• **TEXT**
Segment Open

Prague, 25 May 2001 (RFE/RL) -- Hundreds of Georgian national guardsmen today seized a base of Interior Ministry troops near the capital Tbilisi in protest over deteriorating living standards in the country's armed forces.

The protesters' demands were reportedly not political, but the incident nonetheless sparked a military alert in the volatile southern Caucasus republic.

The mutineers, estimated at between 800 and 900, are said to have left their garrison in the village of Norio and moved without orders to a nearby base of Interior Ministry troops in Mukhrovani, about 25 kilometers east of Tbilisi.

Georgian authorities immediately sent emissaries to negotiate with the protesters, who are led by Koba Otinashvili, a veteran of the 1992 war in Georgia's breakaway region of Abkhazia.

The national guardsmen entered the Mukhrovani base with four Soviet-era T-72 heavy tanks and an unspecified number of armored vehicles. They were apparently joined later by some of the 200 or so Interior Ministry soldiers stationed at the base.

National Guard Commander General Major Jemal Chumburidze, who conducted negotiations on behalf of the government, said the mutineers demand "to be paid on time, to have normal conditions of service, and normal food."

At the same time, security was stepped up in Tbilisi, notably around the parliament and the State chancellery where President Eduard Shevardnadze has his office.

News reports quoted Security Minister Vakhtang Kutateladze as telling a Security Council meeting that the mutiny was "an attempt of a coup d'etat."

But in comments broadcast on Russia's NTV television channel, Georgian Deputy Security Minister Simon Nozadze seemed to downplay Kutateladze's statement.

"We know them all. We know the man who is leading the [mutinous] servicemen. Their demands are mostly of a social nature." Nozadze also said that Georgian authorities were not considering putting down the mutiny by force.

In a statement read on national radio this afternoon, Shevardnadze said that if the mutineers end their action today, he will meet with them on Sunday (May 27).

Segment Closed

• **DATA EXTRACTS**
Segment Open

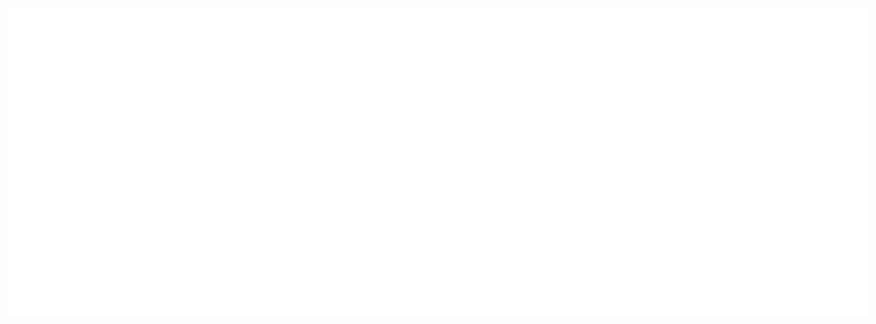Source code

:   <img align="center" width="49%" src="./github-habits.svg" />
</a>
<a href="https://github.com/tfadeyi">
    <img align="center" width="49%" src="./achievements.svg" />
</a>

Segment Closed

• **WHAT TO WORK ON**
a – Translate this sentence from the Georgian mutiny report into Spanish: "The protesters' demands were reportedly not political, but the incident nonetheless sparked a military alert in the volatile southern Caucasus republic."
b – Change every "center" in the records to "left" and write out their source lines again with nothing else altered. Leave the pictures out.
The news text and the records are unrelated to each other.

• **ANSWERS PER TASK**
a – Según los informes, las exigencias de los manifestantes no eran políticas, pero el incidente provocó de todos modos una alerta militar en la inestable república del sur del Cáucaso.

b –
Source code

:   <img align="left" width="49%" src="./github-habits.svg" />
</a>
<a href="https://github.com/tfadeyi">
    <img align="left" width="49%" src="./achievements.svg" />
</a>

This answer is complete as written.